_EXTRACTED ENTRIES_
:::::

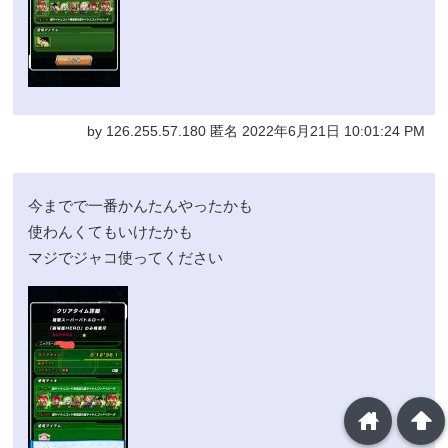
by 126.255.57.180 匿名 2022年6月21日 10:01:24 PM
今までで一番かんたんやったかも
使わんくてもいけたかも
マジでジャコ使ってください
home
arrowup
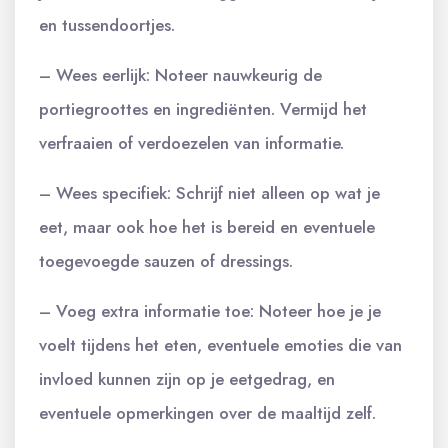
en tussendoortjes.
– Wees eerlijk: Noteer nauwkeurig de
portiegroottes en ingrediënten. Vermijd het
verfraaien of verdoezelen van informatie.
– Wees specifiek: Schrijf niet alleen op wat je
eet, maar ook hoe het is bereid en eventuele
toegevoegde sauzen of dressings.
– Voeg extra informatie toe: Noteer hoe je je
voelt tijdens het eten, eventuele emoties die van
invloed kunnen zijn op je eetgedrag, en
eventuele opmerkingen over de maaltijd zelf.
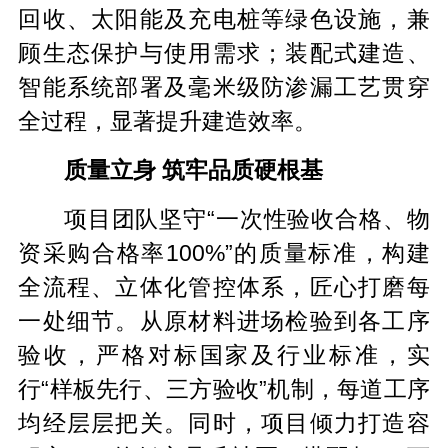
回收、太阳能及充电桩等绿色设施，兼
顾生态保护与使用需求；装配式建造、
智能系统部署及毫米级防渗漏工艺贯穿
全过程，显著提升建造效率。
质量立身 筑牢品质硬根基
项目团队坚守“一次性验收合格、物
资采购合格率100%”的质量标准，构建
全流程、立体化管控体系，匠心打磨每
一处细节。从原材料进场检验到各工序
验收，严格对标国家及行业标准，实
行“样板先行、三方验收”机制，每道工序
均经层层把关。同时，项目倾力打造容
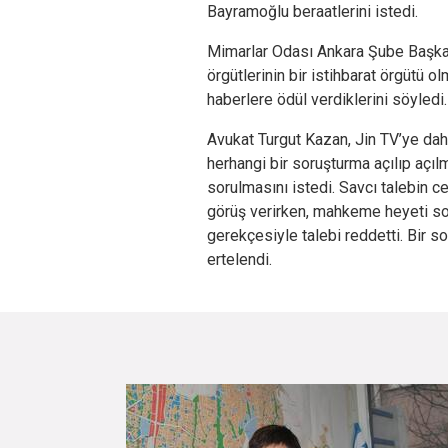
Bayramoğlu beraatlerini istedi.
Mimarlar Odası Ankara Şube Başka
örgütlerinin bir istihbarat örgütü ol
haberlere ödül verdiklerini söyledi.
Avukat Turgut Kazan, Jin TV’ye daha
herhangi bir soruşturma açılıp açı
sorulmasını istedi. Savcı talebin 
görüş verirken, mahkeme heyeti so
gerekçesiyle talebi reddetti. Bir 
ertelendi.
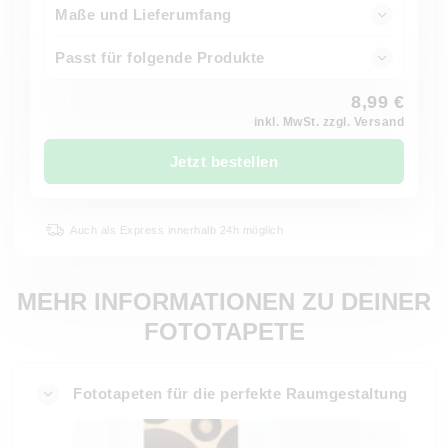
Maße und Lieferumfang
Passt für folgende Produkte
8,99 €
inkl. MwSt. zzgl. Versand
Jetzt bestellen
Auch als Express innerhalb 24h möglich
MEHR INFORMATIONEN ZU DEINER
FOTOTAPETE
Fototapeten für die perfekte Raumgestaltung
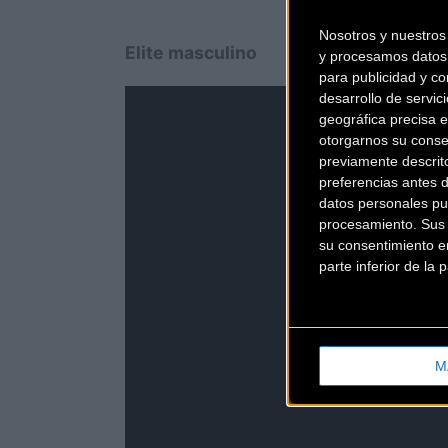
Nosotros y nuestro
Elite masculino
y procesamos datos 
para publicidad y co
desarrollo de servici
geográfica precisa e
otorgarnos su conse
previamente descrit
preferencias antes 
datos personales pu
procesamiento. Sus p
su consentimiento en
parte inferior de la
M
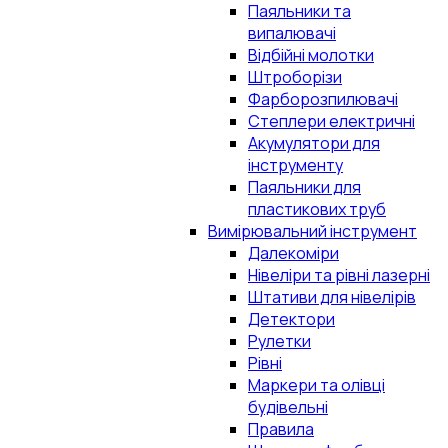
Паяльники та
випалювачі
Відбійні молотки
Штроборізи
Фарборозпилювачі
Степлери електричні
Акумулятори для
інструменту
Паяльники для
пластикових труб
Вимірювальний інструмент
Далекоміри
Нівеліри та рівні лазерні
Штативи для нівелірів
Детектори
Рулетки
Рівні
Маркери та олівці
будівельні
Правила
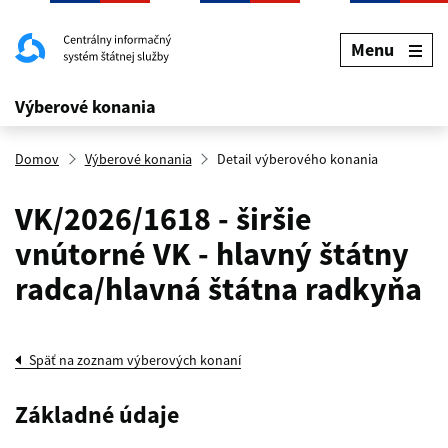
Menu
Výberové konania
Domov
Výberové konania
Detail výberového konania
VK/2026/1618 - širšie
vnútorné VK - hlavný štátny
radca/hlavná štátna radkyňa
Späť na zoznam výberových konaní
Základné údaje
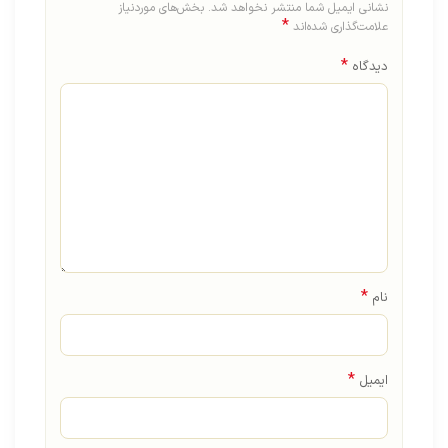
نشانی ایمیل شما منتشر نخواهد شد.
بخش‌های موردنیاز
*
علامت‌گذاری شده‌اند
*
دیدگاه
*
نام
*
ایمیل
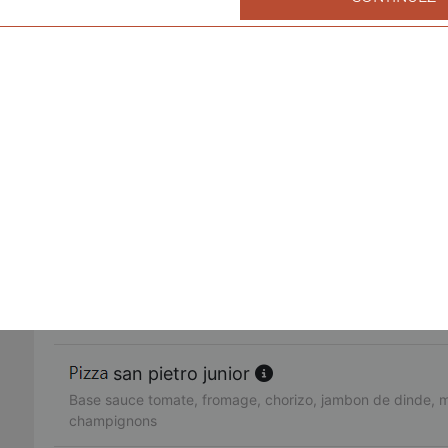
fruits de mer junior
Base sauce tomate, fromage, cocktail de fruits de mer, ail,
américaine junior
Base sauce tomate, fromage, bacon de dinde, oignons, cr
fajitas junior
Base sauce tomate, fromage, poulet, oignons, poivrons
pacifico junior
Base sauce tomate, fromage, saumon fumé, oeufs de lump
citron
san pietro junior
Base sauce tomate, fromage, chorizo, jambon de dinde, 
champignons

:::::

_WHAT IS EXPECTED_
Give back the listing unchanged. Strip out the pictures.

_RESPONSE BELOW_
by 126.255.57.180 匿名 2022年6月21日 10:01:24 PM
今までで一番かんたんやったかも
使わんくてもいけたかも
マジでジャコ使ってください
home
arrowup
en tussendoortjes.
– Wees eerlijk: Noteer nauwkeurig de
portiegroottes en ingrediënten. Vermijd het
verfraaien of verdoezelen van informatie.
– Wees specifiek: Schrijf niet alleen op wat je
eet, maar ook hoe het is bereid en eventuele
toegevoegde sauzen of dressings.
– Voeg extra informatie toe: Noteer hoe je je
voelt tijdens het eten, eventuele emoties die van
invloed kunnen zijn op je eetgedrag, en
eventuele opmerkingen over de maaltijd zelf.
回收、太阳能及充电桩等绿色设施，兼
顾生态保护与使用需求；装配式建造、
智能系统部署及毫米级防渗漏工艺贯穿
全过程，显著提升建造效率。
质量立身 筑牢品质硬根基
项目团队坚守“一次性验收合格、物
资采购合格率100%”的质量标准，构建
全流程、立体化管控体系，匠心打磨每
一处细节。从原材料进场检验到各工序
验收，严格对标国家及行业标准，实
行“样板先行、三方验收”机制，每道工序
均经层层把关。同时，项目倾力打造容
Bayramoğlu beraatlerini istedi.
Mimarlar Odası Ankara Şube Başka
örgütlerinin bir istihbarat örgütü ol
haberlere ödül verdiklerini söyledi.
Avukat Turgut Kazan, Jin TV’ye daha
herhangi bir soruşturma açılıp açı
sorulmasını istedi. Savcı talebin 
görüş verirken, mahkeme heyeti so
gerekçesiyle talebi reddetti. Bir 
ertelendi.
Maße und Lieferumfang
Passt für folgende Produkte
8,99 €
inkl. MwSt. zzgl. Versand
Jetzt bestellen
Auch als Express innerhalb 24h möglich
MEHR INFORMATIONEN ZU DEINER
FOTOTAPETE
Fototapeten für die perfekte Raumgestaltung
Nosotros y nuestro
Elite masculino
y procesamos datos 
para publicidad y co
desarrollo de servici
geográfica precisa e
otorgarnos su conse
previamente descrit
preferencias antes 
datos personales pu
procesamiento. Sus p
su consentimiento en
parte inferior de la
M
Паяльники та
випалювачі
Відбійні молотки
Штроборізи
Фарборозпилювачі
Степлери електричні
Акумулятори для
інструменту
Паяльники для
пластикових труб
Вимірювальний інструмент
Далекоміри
Нівеліри та рівні лазерні
Штативи для нівелірів
Детектори
Рулетки
Рівні
Маркери та олівці
будівельні
Правила
Menu
Výberové konania
Domov
Výberové konania
Detail výberového konania
VK/2026/1618 - širšie
vnútorné VK - hlavný štátny
radca/hlavná štátna radkyňa
Späť na zoznam výberových konaní
Základné údaje
نشانی ایمیل شما منتشر نخواهد شد.
بخش‌های موردنیاز
*
علامت‌گذاری شده‌اند
*
دیدگاه
*
نام
*
ایمیل
fruits de mer junior
Base sauce tomate, fromage, cocktail de fruits de mer, ail,
américaine junior
Base sauce tomate, fromage, bacon de dinde, oignons, cr
fajitas junior
Base sauce tomate, fromage, poulet, oignons, poivrons
pacifico junior
Base sauce tomate, fromage, saumon fumé, oeufs de lump
citron
san pietro junior
Base sauce tomate, fromage, chorizo, jambon de dinde, 
champignons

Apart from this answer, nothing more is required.